Don't get me wrong, I really like the Do-Luck kit for the 32 (actually one of the few that look sweet), but with out the rest of the kit, the bumper not only sits too low but the lines are 'totally' different to the rest of the car.

Good spec on the engine too!

Give the whole thing a bath and polish and get loads more pics up! some interior too.

also, are they Rota's?


----------



## markM3 (Jan 7, 2008)

Hello mate,

Did you buy that from a garage Molesey way?
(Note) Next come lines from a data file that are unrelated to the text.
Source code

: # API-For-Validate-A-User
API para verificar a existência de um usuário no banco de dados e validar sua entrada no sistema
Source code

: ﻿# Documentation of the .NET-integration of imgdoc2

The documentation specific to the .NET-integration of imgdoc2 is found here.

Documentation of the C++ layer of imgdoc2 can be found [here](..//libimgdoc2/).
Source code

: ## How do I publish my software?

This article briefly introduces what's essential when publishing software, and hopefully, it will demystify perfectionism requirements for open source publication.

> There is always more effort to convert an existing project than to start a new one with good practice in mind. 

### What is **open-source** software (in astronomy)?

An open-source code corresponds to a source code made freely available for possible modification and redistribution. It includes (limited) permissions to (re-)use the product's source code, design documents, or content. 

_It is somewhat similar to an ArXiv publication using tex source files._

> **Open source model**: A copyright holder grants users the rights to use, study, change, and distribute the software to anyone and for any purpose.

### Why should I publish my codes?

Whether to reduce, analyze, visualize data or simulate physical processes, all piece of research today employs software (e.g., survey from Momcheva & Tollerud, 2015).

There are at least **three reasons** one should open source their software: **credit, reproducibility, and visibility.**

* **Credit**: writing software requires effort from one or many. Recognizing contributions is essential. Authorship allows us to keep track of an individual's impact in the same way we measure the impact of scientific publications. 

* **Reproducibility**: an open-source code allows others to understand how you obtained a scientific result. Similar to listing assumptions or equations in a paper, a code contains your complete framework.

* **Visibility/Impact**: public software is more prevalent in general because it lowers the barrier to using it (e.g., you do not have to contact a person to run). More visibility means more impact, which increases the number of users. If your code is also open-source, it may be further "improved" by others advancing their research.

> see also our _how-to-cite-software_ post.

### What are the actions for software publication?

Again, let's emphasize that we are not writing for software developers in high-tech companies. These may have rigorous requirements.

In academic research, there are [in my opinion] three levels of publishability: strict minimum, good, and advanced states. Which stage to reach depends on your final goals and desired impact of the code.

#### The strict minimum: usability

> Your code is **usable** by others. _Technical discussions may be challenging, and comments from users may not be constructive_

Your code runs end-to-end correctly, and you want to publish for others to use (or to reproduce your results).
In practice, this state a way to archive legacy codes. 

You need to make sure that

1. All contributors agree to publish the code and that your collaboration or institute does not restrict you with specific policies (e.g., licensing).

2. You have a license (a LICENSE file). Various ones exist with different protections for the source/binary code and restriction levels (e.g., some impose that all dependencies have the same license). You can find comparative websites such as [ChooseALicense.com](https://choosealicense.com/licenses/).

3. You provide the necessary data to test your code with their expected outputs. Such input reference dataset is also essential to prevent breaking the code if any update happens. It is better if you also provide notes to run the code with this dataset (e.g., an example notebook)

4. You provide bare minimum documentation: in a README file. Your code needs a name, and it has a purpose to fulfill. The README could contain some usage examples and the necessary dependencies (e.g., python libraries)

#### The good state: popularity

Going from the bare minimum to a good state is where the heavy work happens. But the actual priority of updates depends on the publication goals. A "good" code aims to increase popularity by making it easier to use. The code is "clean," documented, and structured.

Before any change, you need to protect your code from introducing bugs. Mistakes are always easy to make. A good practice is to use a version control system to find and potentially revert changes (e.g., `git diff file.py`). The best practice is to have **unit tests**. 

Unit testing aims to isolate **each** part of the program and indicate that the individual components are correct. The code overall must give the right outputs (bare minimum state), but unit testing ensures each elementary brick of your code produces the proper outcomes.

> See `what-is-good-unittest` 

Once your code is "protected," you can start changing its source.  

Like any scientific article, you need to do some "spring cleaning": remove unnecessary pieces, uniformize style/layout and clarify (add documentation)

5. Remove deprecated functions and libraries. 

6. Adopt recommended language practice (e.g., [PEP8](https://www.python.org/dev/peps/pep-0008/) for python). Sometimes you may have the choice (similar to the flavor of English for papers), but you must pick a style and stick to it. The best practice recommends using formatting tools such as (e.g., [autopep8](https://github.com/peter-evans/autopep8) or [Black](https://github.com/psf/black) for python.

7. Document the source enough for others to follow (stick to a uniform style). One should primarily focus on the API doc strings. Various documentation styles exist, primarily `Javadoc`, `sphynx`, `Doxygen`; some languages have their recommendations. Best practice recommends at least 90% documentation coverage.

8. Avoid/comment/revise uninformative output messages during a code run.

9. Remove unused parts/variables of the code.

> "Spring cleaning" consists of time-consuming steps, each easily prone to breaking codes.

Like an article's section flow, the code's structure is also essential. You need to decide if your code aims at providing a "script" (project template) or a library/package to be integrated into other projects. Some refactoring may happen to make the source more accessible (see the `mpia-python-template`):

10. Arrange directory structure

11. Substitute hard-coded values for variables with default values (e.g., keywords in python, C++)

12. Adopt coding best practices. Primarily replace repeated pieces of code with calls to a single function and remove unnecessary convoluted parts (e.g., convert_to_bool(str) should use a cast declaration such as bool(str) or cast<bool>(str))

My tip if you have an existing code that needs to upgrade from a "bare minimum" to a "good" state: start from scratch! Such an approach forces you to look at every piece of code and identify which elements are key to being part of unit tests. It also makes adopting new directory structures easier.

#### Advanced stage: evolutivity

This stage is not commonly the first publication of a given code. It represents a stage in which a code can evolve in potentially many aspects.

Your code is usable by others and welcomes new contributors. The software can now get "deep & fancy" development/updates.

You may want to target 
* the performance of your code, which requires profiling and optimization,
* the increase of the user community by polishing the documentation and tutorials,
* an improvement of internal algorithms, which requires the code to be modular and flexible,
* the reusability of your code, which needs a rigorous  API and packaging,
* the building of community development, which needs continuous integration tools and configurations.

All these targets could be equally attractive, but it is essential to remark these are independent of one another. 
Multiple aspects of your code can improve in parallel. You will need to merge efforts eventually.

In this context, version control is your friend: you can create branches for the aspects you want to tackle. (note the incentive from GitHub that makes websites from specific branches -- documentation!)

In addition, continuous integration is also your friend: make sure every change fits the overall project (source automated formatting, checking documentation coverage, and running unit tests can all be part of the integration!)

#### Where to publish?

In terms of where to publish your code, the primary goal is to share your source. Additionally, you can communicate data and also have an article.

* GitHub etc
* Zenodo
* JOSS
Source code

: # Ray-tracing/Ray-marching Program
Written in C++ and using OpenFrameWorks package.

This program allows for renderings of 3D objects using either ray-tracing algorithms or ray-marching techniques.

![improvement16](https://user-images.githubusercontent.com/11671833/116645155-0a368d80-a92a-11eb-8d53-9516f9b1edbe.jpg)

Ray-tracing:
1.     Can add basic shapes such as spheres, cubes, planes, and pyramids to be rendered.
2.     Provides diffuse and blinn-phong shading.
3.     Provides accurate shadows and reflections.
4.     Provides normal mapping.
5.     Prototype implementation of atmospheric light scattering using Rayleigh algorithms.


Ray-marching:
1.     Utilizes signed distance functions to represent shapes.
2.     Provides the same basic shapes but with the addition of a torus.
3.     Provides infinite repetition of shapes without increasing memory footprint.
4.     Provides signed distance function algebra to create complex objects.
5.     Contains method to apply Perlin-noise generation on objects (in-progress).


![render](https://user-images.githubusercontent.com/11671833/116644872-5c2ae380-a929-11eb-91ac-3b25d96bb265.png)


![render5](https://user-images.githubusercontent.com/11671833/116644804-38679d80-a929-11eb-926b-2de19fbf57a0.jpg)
Not far from me and was going to take a look at it when it was for sale if it was that one.

Looks very nice.

Cheers,

Mark


----------



## qad (Jul 21, 2011)

looks like my tim's old car from luton.... looks good :thumbsup:


----------



## sädde (Jan 22, 2010)

Nice :thumbsup:


----------



## Rocketbunny6666 (May 4, 2011)

brought form a place in Hersham, belive the car was owned by a guy in scotland


----------



## markM3 (Jan 7, 2008)

Yep, Hersham is next to Molesey - looks very nice!


----------



## Rocketbunny6666 (May 4, 2011)

here are some more pictures


















































I'm a drfit taxi driver for santa pod and modified live so had to see what it was like with the 4wd fuse out
here some of my drift car


----------



## Rocketbunny6666 (May 4, 2011)

Gave it abit of a detail over the weekend


























Wheels come off this week to get refurb and the winter rims go on


----------



## speedracer (Aug 9, 2010)

Look great.


----------



## ANDY H (Mar 17, 2005)

That looks mustard!


----------



## asiasi (Dec 22, 2007)

Just spotted this for sale Nissan : YMS R32 GTR


----------



## gillsl500 (Jun 20, 2005)

Some real cool action pics dude ...


----------